Wyszukiwarka
Google

RPG.sztab.com
Logowanie
   Pamiętaj mnie

Rejestracja

Przypomnienie hasła
Hostujemy strony o grach
Gry Strategiczne


Polecane strony
Gry logiczne


.

Judy Allen - Encyklopedia fantasy

Judy Allen - Encyklopedia fantasy

Informacje o książce

dots Tytuł: Encyklopedia fantasy
dots Autor: Judy Allen
dots Ilość stron: 144
dots Wydawnictwo: Muza
dots Rok wydania: 2006
dots Cena: 39,90 PLN


Encyklopedia to jakże stary wynalazek. Spotkaliśmy się w swoim życiu zapewne z niejedną encyklopedią dotykającą wielu dziedzin życia. Na rynku znaleźć można dużą ilość takich ksiąg, które nie zawsze są tym czego szukamy, mimo że tytuł mówi co innego. Ostatnio w ręce wpadła mi „Encyklopedia fantasy” autorstwa Judy Allen.

▸ Zadanie A
Ile stron ma książka omawiana w tekście do przeczytania?
▸ Zadanie B
Powtórz bez zmian fragment tekstu do przeczytania od „Informacje o książce” do „autorstwa Judy Allen.”.

▸ Surowe dane
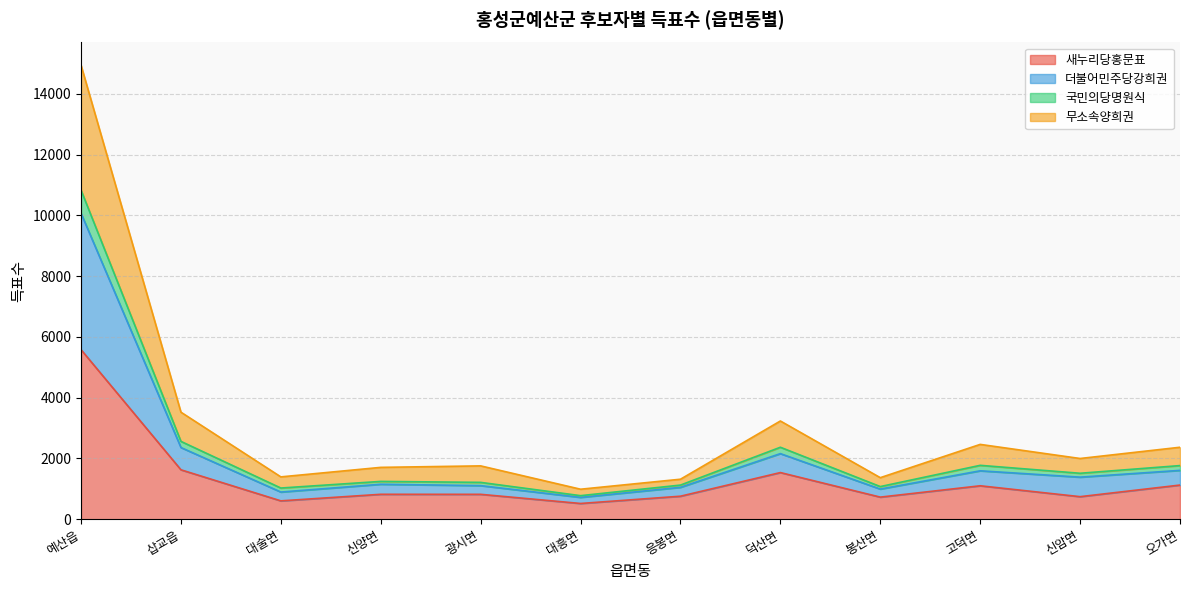

What are all the series names shown in the legend?

새누리당홍문표, 더불어민주당강희권, 국민의당명원식, 무소속양희권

▸ Odpowiedź A
144 strony.

▸ Odpowiedź B
Informacje o książce

dots Tytuł: Encyklopedia fantasy
dots Autor: Judy Allen
dots Ilość stron: 144
dots Wydawnictwo: Muza
dots Rok wydania: 2006
dots Cena: 39,90 PLN


Encyklopedia to jakże stary wynalazek. Spotkaliśmy się w swoim życiu zapewne z niejedną encyklopedią dotykającą wielu dziedzin życia. Na rynku znaleźć można dużą ilość takich ksiąg, które nie zawsze są tym czego szukamy, mimo że tytuł mówi co innego. Ostatnio w ręce wpadła mi „Encyklopedia fantasy” autorstwa Judy Allen.